Data section:
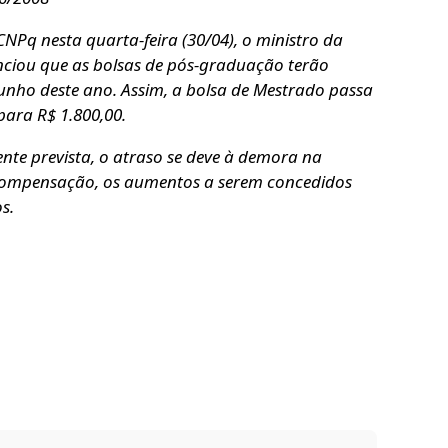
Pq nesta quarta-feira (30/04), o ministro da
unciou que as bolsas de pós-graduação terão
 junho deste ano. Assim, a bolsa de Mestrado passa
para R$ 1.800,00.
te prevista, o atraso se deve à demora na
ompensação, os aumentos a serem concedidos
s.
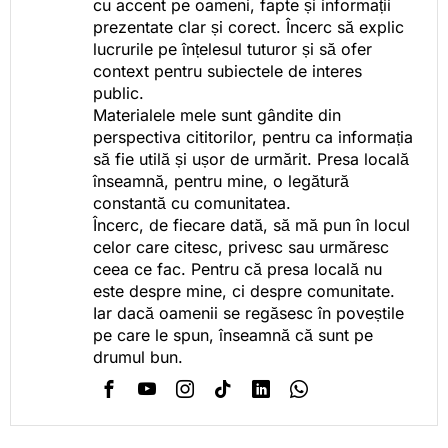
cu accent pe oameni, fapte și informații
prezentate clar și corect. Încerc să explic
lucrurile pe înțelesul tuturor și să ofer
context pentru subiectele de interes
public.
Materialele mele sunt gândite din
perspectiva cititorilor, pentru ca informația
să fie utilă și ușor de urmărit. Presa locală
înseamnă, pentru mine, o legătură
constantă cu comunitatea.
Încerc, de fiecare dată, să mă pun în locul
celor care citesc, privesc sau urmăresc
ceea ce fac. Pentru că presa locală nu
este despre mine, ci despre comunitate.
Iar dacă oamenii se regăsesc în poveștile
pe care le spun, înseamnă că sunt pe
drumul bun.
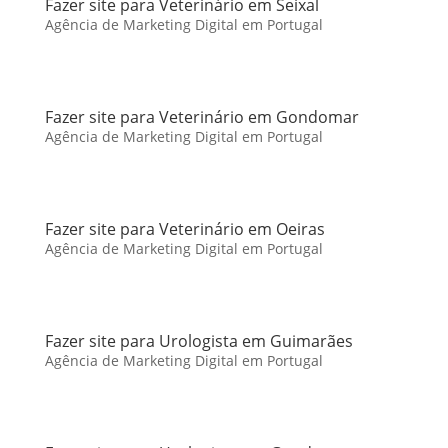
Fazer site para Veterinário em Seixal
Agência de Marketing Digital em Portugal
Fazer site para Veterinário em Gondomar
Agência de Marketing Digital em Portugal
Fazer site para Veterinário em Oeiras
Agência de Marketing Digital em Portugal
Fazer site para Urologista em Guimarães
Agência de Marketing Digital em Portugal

Work instruction:
Up to and including the last line above, starting with the line that contains "Fazer site para Veterinário em Seixal", return each line exactly and nothing else.

Answer for the task:
Fazer site para Veterinário em Seixal
Agência de Marketing Digital em Portugal
Fazer site para Veterinário em Gondomar
Agência de Marketing Digital em Portugal
Fazer site para Veterinário em Oeiras
Agência de Marketing Digital em Portugal
Fazer site para Urologista em Guimarães
Agência de Marketing Digital em Portugal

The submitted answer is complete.